Apart from a stronger monitoring and a proper implementation of existing legal instruments against corruption, the Commission foresees a wide range of actions at EU level. There must be a greater emphasis on fighting corruption in all relevant EU policies, both internal and external. For instance:

  • Confiscation of assets is a priority in the fight against organised crime, including in cases of corruption (see the "EU Internal Security Strategy in Action" adopted in November 2010 - IP/10/1535 and MEMO/10/598). In 2011, the Commission will propose to revise the existing EU legal framework on confiscation and asset recovery, notably by allowing more third party confiscation and extended confiscation. The proposal will also ensure that courts are able to effectively enforce confiscation orders in the European Union, confiscate criminal and criminally tainted assets and fully recover the corresponding values.

  • Financial investigations are an indispensable element of an effective fight against corruption and organised crime. In 2012, the Commission will adopt a strategy to strengthen the quality of financial investigations in Member States and to further the development of financial intelligence to be shared between authorities within Member States, as well as between Member States and EU agencies and at the international level.

  • As corruption is closely linked to transnational criminal activities, a better cooperation is needed at EU level between law enforcement and judicial authorities. The Commission will strengthen its work with Europol (to step up its efforts to combat corruption, including through regular threat assessments), Eurojust (to further facilitate the exchange of information on cross-border corruption cases) and the European Police College - CEPOL (to propose specific training programmes for law enforcement officials on how to best handle the investigation of corruption cases with cross-border implications). The Commission will also work towards a uniform EU system of crime statistics covering corruption.

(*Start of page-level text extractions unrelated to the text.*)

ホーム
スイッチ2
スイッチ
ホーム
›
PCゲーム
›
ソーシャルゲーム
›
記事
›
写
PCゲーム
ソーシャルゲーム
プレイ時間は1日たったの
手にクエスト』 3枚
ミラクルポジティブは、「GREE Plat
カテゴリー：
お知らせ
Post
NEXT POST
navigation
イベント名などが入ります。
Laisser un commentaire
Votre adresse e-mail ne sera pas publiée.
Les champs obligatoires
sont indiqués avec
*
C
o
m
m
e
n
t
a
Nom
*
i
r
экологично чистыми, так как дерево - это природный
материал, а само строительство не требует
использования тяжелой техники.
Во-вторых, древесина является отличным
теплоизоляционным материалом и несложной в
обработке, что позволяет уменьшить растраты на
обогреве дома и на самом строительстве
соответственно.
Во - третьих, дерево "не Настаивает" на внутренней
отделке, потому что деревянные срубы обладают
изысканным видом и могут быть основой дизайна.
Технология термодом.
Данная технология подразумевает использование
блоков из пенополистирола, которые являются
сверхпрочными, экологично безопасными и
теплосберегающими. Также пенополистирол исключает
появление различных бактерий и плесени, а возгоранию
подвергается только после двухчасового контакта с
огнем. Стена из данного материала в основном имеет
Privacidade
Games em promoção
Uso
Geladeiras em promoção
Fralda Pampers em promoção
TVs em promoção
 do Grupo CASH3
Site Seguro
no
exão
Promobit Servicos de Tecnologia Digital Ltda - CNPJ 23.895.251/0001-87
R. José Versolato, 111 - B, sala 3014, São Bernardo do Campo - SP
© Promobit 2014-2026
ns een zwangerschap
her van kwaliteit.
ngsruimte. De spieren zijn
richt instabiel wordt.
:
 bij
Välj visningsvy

  • Following a public consultation launched in January 2011, the Commission is considering putting forward a modernised EU legal framework on public procurement. This could include updated safeguards against conflicts of interest, favouritism and corruption, in order to enhance transparency and ensure that those who take part in a fair and competitive process play by the rules.

  • Reinforcing accounting standards and statutory audits for EU companies is an ongoing process at EU level. The Commission will decide on possible further measures, related to: the role and the supervision of auditors, the governance and the independence of audit firms, the creation of a single market for the provision of audit services, and the simplification of rules for SMEs.

  • Transparency and accountability are essential in the fight against corruption. The Commission will support, through its existing programmes, the training of media professionals to strengthen knowledge in specific areas relevant for the detection of corruption (e.g. money laundering, political party financing, banking, stock exchange markets).

  • EU cohesion policy will continue to support administrative capacity-building in the Member States, to help prevent corruption.

  • The EU enlargement process and the European Neighbourhood Policy also offer the opportunity to foster major anti-corruption reforms in the candidate countries and with neighbouring countries. In particular, the Commission will promote reinforcing the capacity to fight corruption and seek guarantees for the sustainability of reforms.

  • Similarly, a stronger use of conditionality in EU cooperation and development policies will help promote anti-corruption efforts in partner countries and ensure that appropriate measures are taken regarding serious corruption cases.